↓

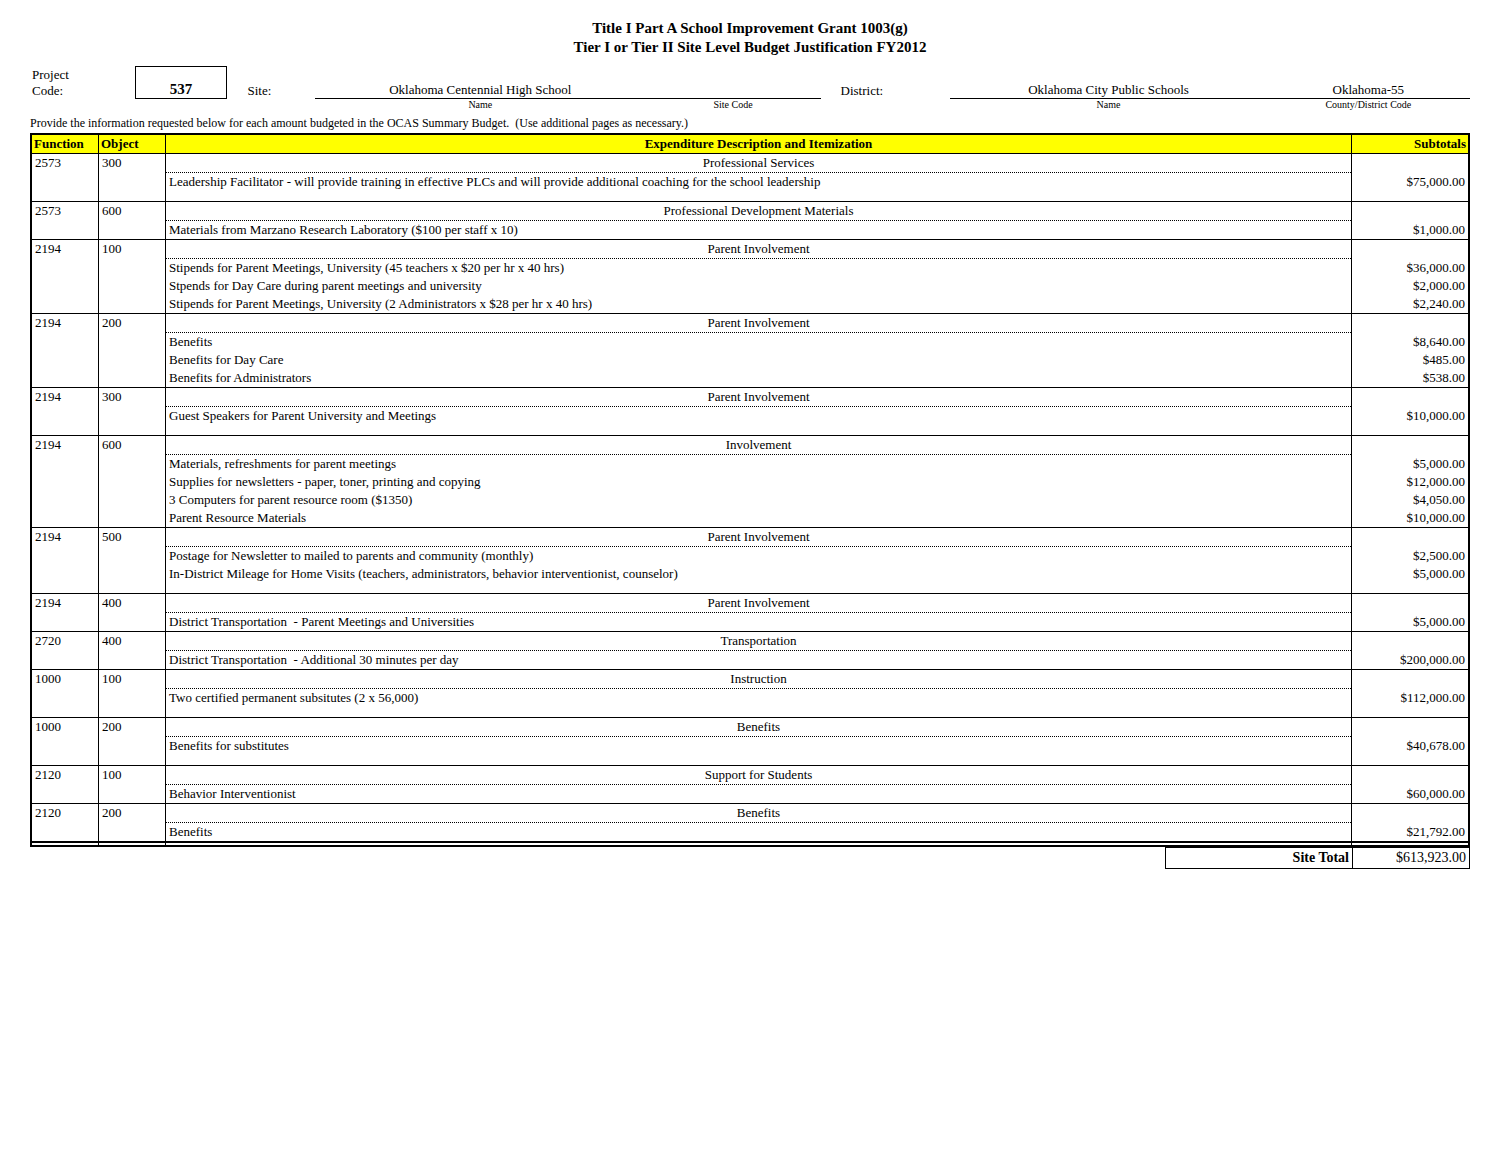Title I Part A School Improvement Grant 1003(g)
Tier I or Tier II Site Level Budget Justification FY2012
| Project Code: | 537 | Site: | Oklahoma Centennial High School | | District: | Oklahoma City Public Schools | Oklahoma-55 |
| | | | Name | Site Code | | Name | County/District Code |
Provide the information requested below for each amount budgeted in the OCAS Summary Budget. (Use additional pages as necessary.)
| Function | Object | Expenditure Description and Itemization | Subtotals |
| --- | --- | --- | --- |
| 2573 | 300 | Professional Services | |
| | | Leadership Facilitator - will provide training in effective PLCs and will provide additional coaching for the school leadership | $75,000.00 |
| 2573 | 600 | Professional Development Materials | |
| | | Materials from Marzano Research Laboratory ($100 per staff x 10) | $1,000.00 |
| 2194 | 100 | Parent Involvement | |
| | | Stipends for Parent Meetings, University (45 teachers x $20 per hr x 40 hrs) | $36,000.00 |
| | | Stpends for Day Care during parent meetings and university | $2,000.00 |
| | | Stipends for Parent Meetings, University (2 Administrators x $28 per hr x 40 hrs) | $2,240.00 |
| 2194 | 200 | Parent Involvement | |
| | | Benefits | $8,640.00 |
| | | Benefits for Day Care | $485.00 |
| | | Benefits for Administrators | $538.00 |
| 2194 | 300 | Parent Involvement | |
| | | Guest Speakers for Parent University and Meetings | $10,000.00 |
| 2194 | 600 | Involvement | |
| | | Materials, refreshments for parent meetings | $5,000.00 |
| | | Supplies for newsletters - paper, toner, printing and copying | $12,000.00 |
| | | 3 Computers for parent resource room ($1350) | $4,050.00 |
| | | Parent Resource Materials | $10,000.00 |
| 2194 | 500 | Parent Involvement | |
| | | Postage for Newsletter to mailed to parents and community (monthly) | $2,500.00 |
| | | In-District Mileage for Home Visits (teachers, administrators, behavior interventionist, counselor) | $5,000.00 |
| 2194 | 400 | Parent Involvement | |
| | | District Transportation - Parent Meetings and Universities | $5,000.00 |
| 2720 | 400 | Transportation | |
| | | District Transportation - Additional 30 minutes per day | $200,000.00 |
| 1000 | 100 | Instruction | |
| | | Two certified permanent subsitutes (2 x 56,000) | $112,000.00 |
| 1000 | 200 | Benefits | |
| | | Benefits for substitutes | $40,678.00 |
| 2120 | 100 | Support for Students | |
| | | Behavior Interventionist | $60,000.00 |
| 2120 | 200 | Benefits | |
| | | Benefits | $21,792.00 |
| | Site Total | $613,923.00 |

↑

Repeat word for word the lines above that run from the line containing "hrs) | $36,000.00 |" through the line containing "hrs) | $2,240.00 |", both ends included, and nothing else.

| | | Stipends for Parent Meetings, University (45 teachers x $20 per hr x 40 hrs) | $36,000.00 |
| | | Stpends for Day Care during parent meetings and university | $2,000.00 |
| | | Stipends for Parent Meetings, University (2 Administrators x $28 per hr x 40 hrs) | $2,240.00 |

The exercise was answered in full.